I’ve been reading about a new bubble in farm land in the US. It’s amazing how there is still so much “hot money” that has to go somewhere/anywhere right now. A constant string of bubbles, it’s just that some, like housing or the stocks, are in really really big markets.
If this money isn’t creating jobs, may as well tax it back into the public purse, and invest in infrastructure, education, and healthcare.
Actually it does create jobs. Rising prices brings more demand from investors, which is satisfied by more supply. This creates lots of jobs in construction, finance, and real estate. Housing is a huge part of the economy now. Maybe you’re thinking of sustainable jobs ?
yes, good middle-class jobs, sustainable at least until the next election!
whatever goes into the public purse must be taken from the private purse. something else goes unfunded. who is better at spending your money? you or your govt?
whatever goes into the public purse must be taken from the private purse. something else goes unfunded. who is better at spending your money? you or your govt?
Sadly, for most people,. the answer is the latter.
30% fall then stagnation. Look to Europe for the example!
The 10% adjustment I’m reading everywhere has already come and gone.

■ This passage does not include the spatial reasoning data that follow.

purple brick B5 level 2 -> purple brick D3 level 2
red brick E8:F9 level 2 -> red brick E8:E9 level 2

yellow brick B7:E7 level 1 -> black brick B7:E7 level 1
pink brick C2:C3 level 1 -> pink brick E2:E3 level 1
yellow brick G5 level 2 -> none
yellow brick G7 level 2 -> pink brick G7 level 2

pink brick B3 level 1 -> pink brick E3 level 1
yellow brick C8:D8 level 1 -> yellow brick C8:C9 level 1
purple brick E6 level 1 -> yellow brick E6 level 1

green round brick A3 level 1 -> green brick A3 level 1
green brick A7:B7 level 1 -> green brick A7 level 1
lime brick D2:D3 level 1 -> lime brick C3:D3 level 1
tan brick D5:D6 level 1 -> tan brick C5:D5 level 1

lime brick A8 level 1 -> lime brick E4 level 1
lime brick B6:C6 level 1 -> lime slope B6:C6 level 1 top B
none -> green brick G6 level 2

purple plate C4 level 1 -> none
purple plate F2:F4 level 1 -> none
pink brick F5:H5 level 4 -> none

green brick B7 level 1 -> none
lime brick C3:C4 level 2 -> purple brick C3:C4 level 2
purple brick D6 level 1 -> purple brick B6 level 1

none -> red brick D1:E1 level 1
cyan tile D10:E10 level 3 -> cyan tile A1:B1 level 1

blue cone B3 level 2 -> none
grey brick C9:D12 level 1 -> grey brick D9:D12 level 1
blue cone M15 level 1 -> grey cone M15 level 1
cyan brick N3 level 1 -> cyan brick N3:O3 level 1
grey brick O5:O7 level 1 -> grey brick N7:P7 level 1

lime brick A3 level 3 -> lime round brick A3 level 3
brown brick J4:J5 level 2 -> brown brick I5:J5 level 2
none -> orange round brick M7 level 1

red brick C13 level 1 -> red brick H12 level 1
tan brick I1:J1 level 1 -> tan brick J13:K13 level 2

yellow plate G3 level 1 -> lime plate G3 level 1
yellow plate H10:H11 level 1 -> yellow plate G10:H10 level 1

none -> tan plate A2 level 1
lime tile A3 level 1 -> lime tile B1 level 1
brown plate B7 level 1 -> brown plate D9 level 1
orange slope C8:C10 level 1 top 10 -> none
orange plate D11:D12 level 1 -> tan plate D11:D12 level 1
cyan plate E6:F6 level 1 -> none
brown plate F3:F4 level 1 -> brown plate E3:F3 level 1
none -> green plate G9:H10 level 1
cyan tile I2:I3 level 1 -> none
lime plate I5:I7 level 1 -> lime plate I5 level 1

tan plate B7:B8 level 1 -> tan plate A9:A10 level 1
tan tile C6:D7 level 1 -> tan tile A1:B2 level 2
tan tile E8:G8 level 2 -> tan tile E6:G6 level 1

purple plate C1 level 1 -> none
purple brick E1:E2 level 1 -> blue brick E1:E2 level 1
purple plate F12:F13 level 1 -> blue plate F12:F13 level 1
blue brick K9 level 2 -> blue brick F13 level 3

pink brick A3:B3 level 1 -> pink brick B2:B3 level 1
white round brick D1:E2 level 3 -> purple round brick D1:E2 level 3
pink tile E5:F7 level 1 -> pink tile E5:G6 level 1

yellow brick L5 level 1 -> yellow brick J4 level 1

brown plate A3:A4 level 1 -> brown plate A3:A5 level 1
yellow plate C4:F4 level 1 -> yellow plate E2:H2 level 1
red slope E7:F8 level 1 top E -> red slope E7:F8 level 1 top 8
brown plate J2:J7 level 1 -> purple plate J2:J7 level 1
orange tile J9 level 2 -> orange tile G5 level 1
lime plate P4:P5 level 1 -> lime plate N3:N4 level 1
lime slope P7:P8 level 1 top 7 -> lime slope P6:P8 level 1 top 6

At Dec. 2011 Vancouver SFH’s have dropped 13.5% from their May 2011 peak but there hasn’t been any media coverage of this because it is being brushed off as a seasonal adjustment. Our realtor has stated that several of the properties bought last Chinese new years have been re-listed at higher prices which appears to be fools looking to sell to greater fools. If there isn’t a huge Chinese demand this Jan. 23 like last Chinese new years watch out below as anything can happen. The atmosphere now feels like just before opening bell on trading day.
Lots of activity at Van East open houses. This goose ain’t cooked yet.
I wonder how much affect the recent barrage of negative RE news on MSM is gonna have on the average persons psyche.
Seems like a new negative story everyday, I guess people catch on slowly but even my dad hasn’t brought up buying in awhile now and he used to every time I visited.
A comment on Garth’s blog:
“We had our house appraised (not by realtor) at $619,000. Listed at $597,000. Sold for $497,000 after 6 months. 1/2 acre in Okanagan town, lake view. There were 15 lake view homes for sale at the time (Jan. 2011) and I think most of them are still for sale, following the market down. A dollar in the hand is worth more than a house in a flat market.”
Ouch!
“Renovators Alert! Prime Detached Mimico Opportunity. Renters Alert! Why Rent When You Can Own? **** EXTRAS **** The Seller Will Not Accept Any Offers From Any Individual ThatIs An Employee Of The Toronto Dominion Bank Or Any Of It Subsidiaries/Affiliated Corporations.”
lol!
http://www.realtor.ca/propertyDetails.aspx?propertyId=11439351&PidKey=896376964
reo? is the history available?
http://www.theglobeandmail.com/globe-investor/personal-finance/home-cents/reverse-mortgages-hit-record-high/article2297785/
Reverse mortgages hit record high
A bit off topic but I wonder, if the crash occurs and many loose their “home”, will home hardware change their slogan of “Home owners helping home owners”?
ytlnboomerang, they won’t change the slogan, they’ll just change the imagery that goes along with it. Likely they’ll show people serving others in a soup kitchen or something of that nature.
Im really curious what sort of prices buildings like fairmont pacific rim, shangri la and hotel georgia will fetch after the impending crash. I wonder how low they will have to be priced to justify the $2000+ monthly maintenance fees which cant be lowered as they are condo/hotel projects.